The data
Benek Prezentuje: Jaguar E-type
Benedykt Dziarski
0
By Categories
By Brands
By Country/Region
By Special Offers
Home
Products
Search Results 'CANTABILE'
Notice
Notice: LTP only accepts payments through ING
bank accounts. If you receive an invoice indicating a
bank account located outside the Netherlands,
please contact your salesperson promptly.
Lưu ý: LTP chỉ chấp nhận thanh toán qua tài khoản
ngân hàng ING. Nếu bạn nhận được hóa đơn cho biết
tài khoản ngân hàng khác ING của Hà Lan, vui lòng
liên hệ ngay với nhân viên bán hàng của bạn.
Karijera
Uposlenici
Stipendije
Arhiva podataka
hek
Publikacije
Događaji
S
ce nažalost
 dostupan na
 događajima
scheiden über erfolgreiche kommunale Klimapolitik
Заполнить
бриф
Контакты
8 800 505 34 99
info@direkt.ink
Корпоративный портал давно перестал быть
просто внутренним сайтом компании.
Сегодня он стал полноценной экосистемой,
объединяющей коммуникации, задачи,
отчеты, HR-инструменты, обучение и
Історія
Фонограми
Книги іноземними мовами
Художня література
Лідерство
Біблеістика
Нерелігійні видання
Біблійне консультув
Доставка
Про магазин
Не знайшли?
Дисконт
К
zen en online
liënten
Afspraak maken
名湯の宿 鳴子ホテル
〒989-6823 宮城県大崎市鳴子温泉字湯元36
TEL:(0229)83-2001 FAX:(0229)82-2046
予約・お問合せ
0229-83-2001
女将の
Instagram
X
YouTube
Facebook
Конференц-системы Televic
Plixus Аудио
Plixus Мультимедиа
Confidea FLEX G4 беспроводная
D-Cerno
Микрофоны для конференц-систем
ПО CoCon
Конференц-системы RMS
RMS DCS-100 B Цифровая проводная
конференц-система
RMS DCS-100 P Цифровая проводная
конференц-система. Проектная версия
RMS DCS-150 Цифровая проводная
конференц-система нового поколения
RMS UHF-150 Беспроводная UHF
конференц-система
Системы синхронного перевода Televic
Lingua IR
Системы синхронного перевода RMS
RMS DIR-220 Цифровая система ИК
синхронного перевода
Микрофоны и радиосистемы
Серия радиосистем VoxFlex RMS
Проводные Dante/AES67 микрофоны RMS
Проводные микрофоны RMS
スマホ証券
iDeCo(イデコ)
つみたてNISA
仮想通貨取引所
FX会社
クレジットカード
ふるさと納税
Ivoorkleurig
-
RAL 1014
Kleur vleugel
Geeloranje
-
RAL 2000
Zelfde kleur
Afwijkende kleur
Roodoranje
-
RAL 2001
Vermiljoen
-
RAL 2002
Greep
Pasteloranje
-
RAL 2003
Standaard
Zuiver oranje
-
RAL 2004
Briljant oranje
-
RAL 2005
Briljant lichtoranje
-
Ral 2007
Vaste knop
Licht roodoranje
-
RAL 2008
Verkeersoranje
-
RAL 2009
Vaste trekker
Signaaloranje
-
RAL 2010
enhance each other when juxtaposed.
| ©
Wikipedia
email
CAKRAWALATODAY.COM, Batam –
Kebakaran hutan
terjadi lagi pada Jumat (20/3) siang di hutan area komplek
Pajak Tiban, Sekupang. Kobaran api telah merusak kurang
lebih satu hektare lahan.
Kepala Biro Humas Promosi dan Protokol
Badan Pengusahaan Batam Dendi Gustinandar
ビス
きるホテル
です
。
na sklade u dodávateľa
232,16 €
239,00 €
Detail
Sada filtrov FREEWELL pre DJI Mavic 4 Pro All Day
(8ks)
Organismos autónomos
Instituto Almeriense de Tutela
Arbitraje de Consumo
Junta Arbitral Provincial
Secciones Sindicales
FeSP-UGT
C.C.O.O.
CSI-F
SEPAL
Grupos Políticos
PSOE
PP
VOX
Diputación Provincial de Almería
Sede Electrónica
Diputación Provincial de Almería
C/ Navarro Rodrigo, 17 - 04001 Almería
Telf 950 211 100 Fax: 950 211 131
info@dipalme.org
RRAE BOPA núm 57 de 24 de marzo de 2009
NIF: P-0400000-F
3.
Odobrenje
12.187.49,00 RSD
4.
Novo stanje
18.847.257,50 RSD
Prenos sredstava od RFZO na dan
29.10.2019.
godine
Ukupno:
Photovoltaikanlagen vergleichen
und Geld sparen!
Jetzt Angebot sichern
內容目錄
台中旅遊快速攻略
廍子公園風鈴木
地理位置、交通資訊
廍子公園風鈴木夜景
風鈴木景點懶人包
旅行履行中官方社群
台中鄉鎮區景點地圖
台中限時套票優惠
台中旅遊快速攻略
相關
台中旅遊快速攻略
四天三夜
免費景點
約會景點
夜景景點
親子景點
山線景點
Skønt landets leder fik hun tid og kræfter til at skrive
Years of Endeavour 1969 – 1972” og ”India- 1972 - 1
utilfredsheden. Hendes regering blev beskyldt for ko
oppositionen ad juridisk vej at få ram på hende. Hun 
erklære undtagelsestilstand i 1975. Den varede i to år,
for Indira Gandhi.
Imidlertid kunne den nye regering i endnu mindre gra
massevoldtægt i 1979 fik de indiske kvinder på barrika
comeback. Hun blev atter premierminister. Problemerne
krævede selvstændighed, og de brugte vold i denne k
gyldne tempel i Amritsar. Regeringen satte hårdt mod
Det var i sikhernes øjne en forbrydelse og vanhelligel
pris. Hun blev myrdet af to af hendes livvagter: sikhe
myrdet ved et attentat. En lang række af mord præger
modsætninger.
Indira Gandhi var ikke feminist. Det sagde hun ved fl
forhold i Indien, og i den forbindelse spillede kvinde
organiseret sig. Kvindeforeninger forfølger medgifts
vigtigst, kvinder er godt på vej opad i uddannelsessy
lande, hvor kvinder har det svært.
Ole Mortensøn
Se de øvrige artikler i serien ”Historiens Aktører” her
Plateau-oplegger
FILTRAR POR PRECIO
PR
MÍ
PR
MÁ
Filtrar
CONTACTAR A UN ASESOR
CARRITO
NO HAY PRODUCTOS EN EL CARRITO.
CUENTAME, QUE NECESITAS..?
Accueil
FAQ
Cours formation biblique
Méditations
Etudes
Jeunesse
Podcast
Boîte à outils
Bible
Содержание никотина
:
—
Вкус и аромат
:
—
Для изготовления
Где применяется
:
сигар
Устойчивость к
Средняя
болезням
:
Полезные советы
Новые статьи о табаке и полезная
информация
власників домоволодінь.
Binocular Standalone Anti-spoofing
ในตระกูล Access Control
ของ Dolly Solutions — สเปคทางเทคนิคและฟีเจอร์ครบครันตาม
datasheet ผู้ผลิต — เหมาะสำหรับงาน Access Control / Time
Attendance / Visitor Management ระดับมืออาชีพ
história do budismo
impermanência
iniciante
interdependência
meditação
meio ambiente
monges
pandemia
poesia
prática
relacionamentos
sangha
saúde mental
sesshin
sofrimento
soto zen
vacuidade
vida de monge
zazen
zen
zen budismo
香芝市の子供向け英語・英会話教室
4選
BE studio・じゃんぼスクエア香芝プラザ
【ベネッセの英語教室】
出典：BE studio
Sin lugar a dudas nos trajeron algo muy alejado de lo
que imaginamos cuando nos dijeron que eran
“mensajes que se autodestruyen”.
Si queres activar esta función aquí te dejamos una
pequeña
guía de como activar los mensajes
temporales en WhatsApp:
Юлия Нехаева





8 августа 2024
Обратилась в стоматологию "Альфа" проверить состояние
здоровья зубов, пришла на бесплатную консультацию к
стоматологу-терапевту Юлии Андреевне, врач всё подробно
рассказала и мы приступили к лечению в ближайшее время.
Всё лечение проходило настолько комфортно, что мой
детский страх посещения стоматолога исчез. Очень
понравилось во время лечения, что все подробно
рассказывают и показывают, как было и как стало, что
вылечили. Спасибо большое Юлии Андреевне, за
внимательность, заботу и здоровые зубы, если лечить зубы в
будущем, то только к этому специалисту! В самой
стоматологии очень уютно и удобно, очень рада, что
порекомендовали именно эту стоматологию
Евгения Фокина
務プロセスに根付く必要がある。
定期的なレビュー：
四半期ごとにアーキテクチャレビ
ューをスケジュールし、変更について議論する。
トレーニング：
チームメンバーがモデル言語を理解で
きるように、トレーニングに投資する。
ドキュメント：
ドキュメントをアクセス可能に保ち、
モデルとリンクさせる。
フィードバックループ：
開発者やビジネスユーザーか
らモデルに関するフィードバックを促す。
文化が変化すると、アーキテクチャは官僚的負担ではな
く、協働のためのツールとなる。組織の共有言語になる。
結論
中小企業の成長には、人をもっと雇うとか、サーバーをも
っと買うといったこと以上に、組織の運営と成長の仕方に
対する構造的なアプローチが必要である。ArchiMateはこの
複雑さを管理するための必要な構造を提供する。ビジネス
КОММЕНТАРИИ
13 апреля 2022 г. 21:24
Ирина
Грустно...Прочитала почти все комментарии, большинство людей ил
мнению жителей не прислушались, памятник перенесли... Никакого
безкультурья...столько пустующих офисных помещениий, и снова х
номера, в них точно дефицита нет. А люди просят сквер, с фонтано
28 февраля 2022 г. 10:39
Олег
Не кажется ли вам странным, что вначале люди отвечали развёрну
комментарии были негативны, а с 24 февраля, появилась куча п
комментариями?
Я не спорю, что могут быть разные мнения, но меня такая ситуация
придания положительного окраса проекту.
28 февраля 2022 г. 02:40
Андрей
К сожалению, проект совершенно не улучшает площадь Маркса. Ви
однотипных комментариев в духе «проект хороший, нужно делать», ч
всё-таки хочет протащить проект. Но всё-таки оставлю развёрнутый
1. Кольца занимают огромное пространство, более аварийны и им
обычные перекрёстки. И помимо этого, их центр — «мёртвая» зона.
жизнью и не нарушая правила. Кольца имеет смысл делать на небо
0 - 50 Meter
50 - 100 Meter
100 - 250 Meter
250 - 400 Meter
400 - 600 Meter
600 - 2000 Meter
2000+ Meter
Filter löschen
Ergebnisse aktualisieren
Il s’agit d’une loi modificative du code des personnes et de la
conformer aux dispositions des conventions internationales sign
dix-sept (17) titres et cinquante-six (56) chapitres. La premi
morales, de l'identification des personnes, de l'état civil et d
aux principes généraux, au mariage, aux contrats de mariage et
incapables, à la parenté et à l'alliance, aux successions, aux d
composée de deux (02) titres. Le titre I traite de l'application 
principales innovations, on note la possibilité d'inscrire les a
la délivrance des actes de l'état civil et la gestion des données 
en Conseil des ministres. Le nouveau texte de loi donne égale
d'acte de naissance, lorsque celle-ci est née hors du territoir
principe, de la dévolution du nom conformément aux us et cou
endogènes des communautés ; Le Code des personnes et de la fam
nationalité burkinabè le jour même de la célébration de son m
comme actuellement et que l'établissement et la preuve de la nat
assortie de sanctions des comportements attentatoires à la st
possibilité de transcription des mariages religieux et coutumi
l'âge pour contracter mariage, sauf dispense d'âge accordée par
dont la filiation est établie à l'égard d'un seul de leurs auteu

What is required
Repeat the lines word for word, starting with the first one and ending with the line that contains "Не знайшли?", including both.

Answer to this exercise
Benek Prezentuje: Jaguar E-type
Benedykt Dziarski
0
By Categories
By Brands
By Country/Region
By Special Offers
Home
Products
Search Results 'CANTABILE'
Notice
Notice: LTP only accepts payments through ING
bank accounts. If you receive an invoice indicating a
bank account located outside the Netherlands,
please contact your salesperson promptly.
Lưu ý: LTP chỉ chấp nhận thanh toán qua tài khoản
ngân hàng ING. Nếu bạn nhận được hóa đơn cho biết
tài khoản ngân hàng khác ING của Hà Lan, vui lòng
liên hệ ngay với nhân viên bán hàng của bạn.
Karijera
Uposlenici
Stipendije
Arhiva podataka
hek
Publikacije
Događaji
S
ce nažalost
 dostupan na
 događajima
scheiden über erfolgreiche kommunale Klimapolitik
Заполнить
бриф
Контакты
8 800 505 34 99
info@direkt.ink
Корпоративный портал давно перестал быть
просто внутренним сайтом компании.
Сегодня он стал полноценной экосистемой,
объединяющей коммуникации, задачи,
отчеты, HR-инструменты, обучение и
Історія
Фонограми
Книги іноземними мовами
Художня література
Лідерство
Біблеістика
Нерелігійні видання
Біблійне консультув
Доставка
Про магазин
Не знайшли?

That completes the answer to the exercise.